═══ Working data

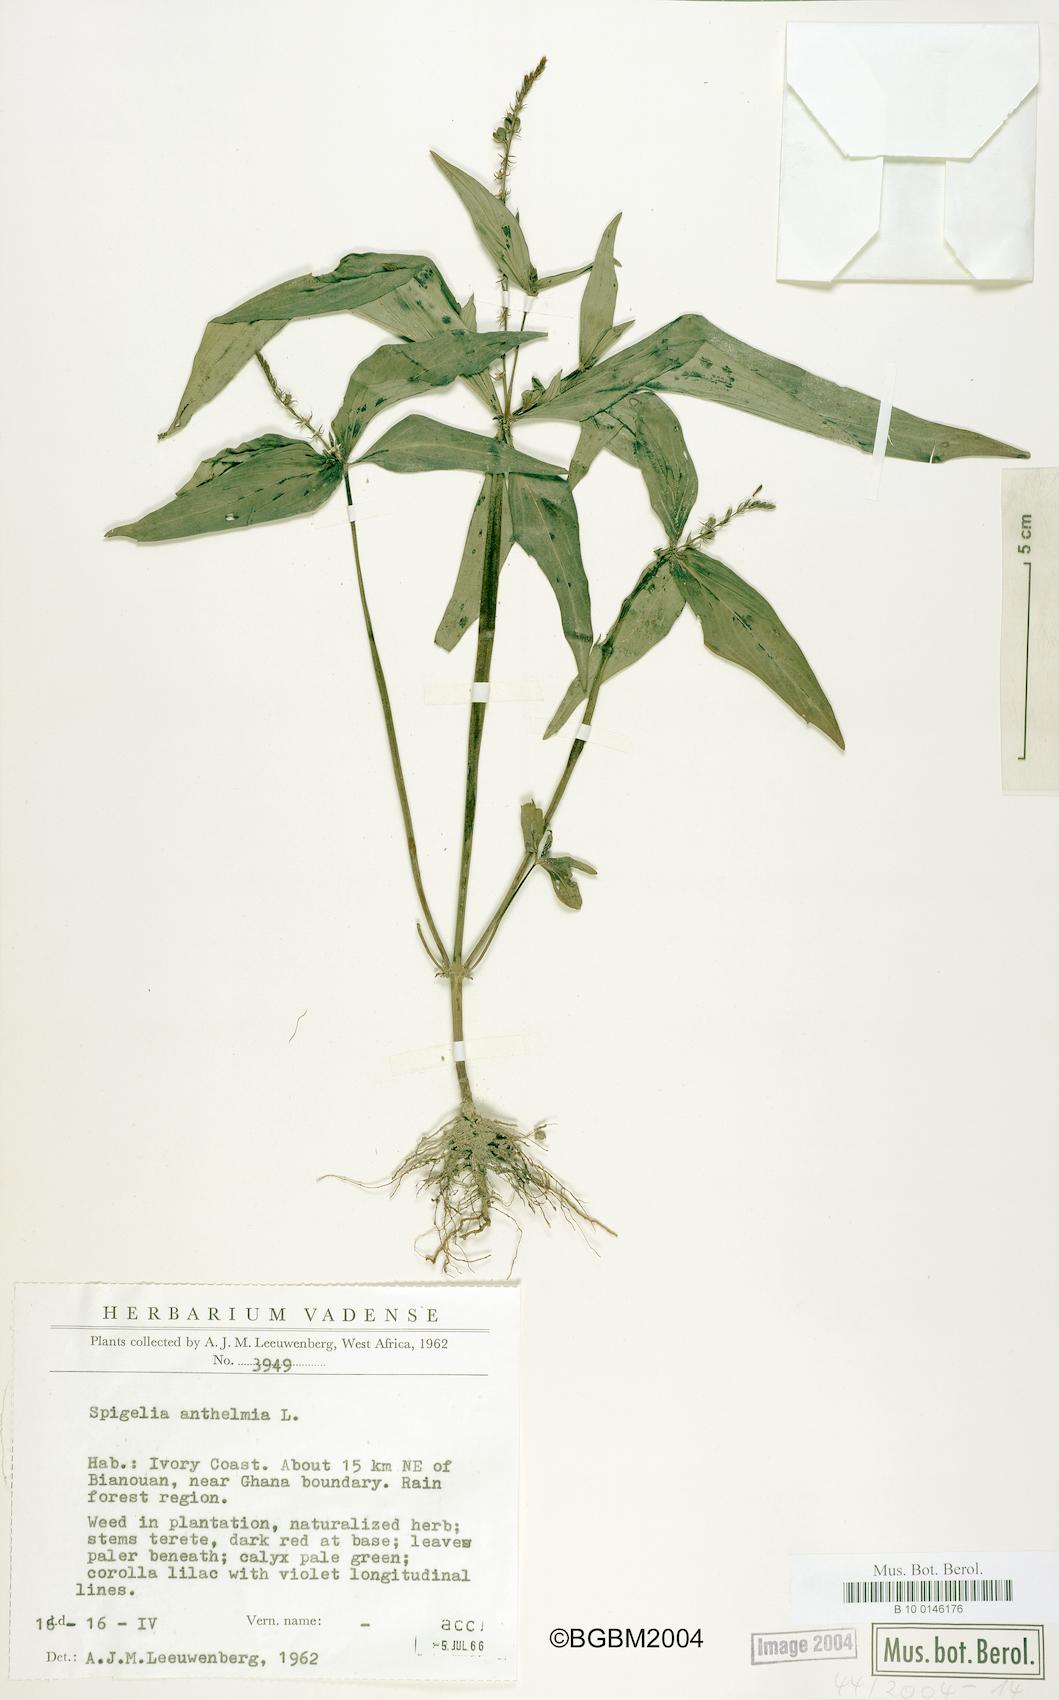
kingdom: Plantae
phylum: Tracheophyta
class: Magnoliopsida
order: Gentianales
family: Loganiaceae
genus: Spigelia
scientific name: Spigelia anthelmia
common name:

══════

Task directions
Copy word for word the lines in the rows above, starting with the line that contains "class: Magnoliopsida" and going on through the end of the rows.

Reply to the task
class: Magnoliopsida
order: Gentianales
family: Loganiaceae
genus: Spigelia
scientific name: Spigelia anthelmia
common name:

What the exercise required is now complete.